§ **Required action**:
Say the number of lines in the records below that hold the word "النظام", and only that number.

§ **Records supplied**:

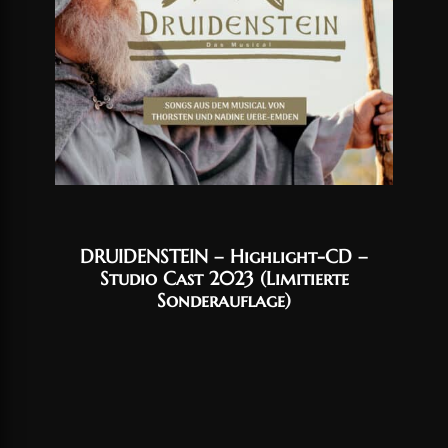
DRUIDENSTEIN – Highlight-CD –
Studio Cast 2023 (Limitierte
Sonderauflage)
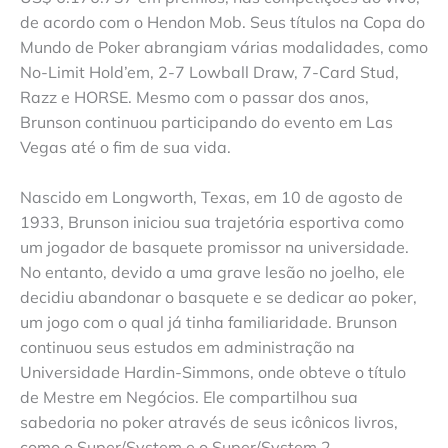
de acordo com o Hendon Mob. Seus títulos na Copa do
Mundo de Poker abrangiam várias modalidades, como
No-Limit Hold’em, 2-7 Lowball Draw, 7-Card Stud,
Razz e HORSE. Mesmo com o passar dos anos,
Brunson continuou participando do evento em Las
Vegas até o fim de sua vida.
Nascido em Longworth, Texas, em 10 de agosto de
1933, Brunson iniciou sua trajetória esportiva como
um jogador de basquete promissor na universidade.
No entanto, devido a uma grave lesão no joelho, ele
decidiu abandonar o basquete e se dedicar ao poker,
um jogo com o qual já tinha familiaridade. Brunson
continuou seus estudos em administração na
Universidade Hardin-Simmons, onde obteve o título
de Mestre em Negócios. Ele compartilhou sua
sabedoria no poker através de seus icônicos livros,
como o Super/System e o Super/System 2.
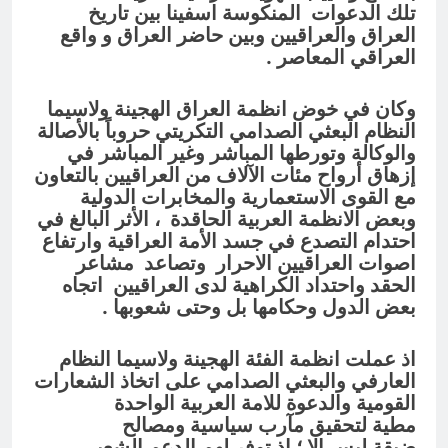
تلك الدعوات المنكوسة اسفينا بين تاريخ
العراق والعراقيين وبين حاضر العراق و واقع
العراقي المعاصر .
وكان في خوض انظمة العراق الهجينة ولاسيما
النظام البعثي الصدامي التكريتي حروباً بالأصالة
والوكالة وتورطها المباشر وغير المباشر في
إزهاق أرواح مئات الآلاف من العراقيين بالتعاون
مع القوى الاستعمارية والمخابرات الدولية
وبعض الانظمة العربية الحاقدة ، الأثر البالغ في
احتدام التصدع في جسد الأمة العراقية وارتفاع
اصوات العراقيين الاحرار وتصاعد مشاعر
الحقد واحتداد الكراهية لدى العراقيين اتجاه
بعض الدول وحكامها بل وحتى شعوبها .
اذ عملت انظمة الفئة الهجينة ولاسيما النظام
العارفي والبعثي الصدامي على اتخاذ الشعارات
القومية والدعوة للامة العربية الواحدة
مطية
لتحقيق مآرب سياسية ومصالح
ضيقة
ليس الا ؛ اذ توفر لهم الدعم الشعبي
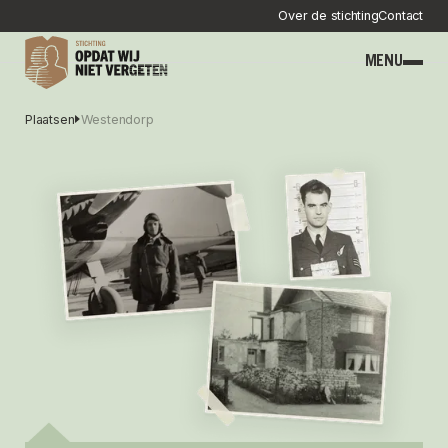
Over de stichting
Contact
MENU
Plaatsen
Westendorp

§ **Task answer**:
2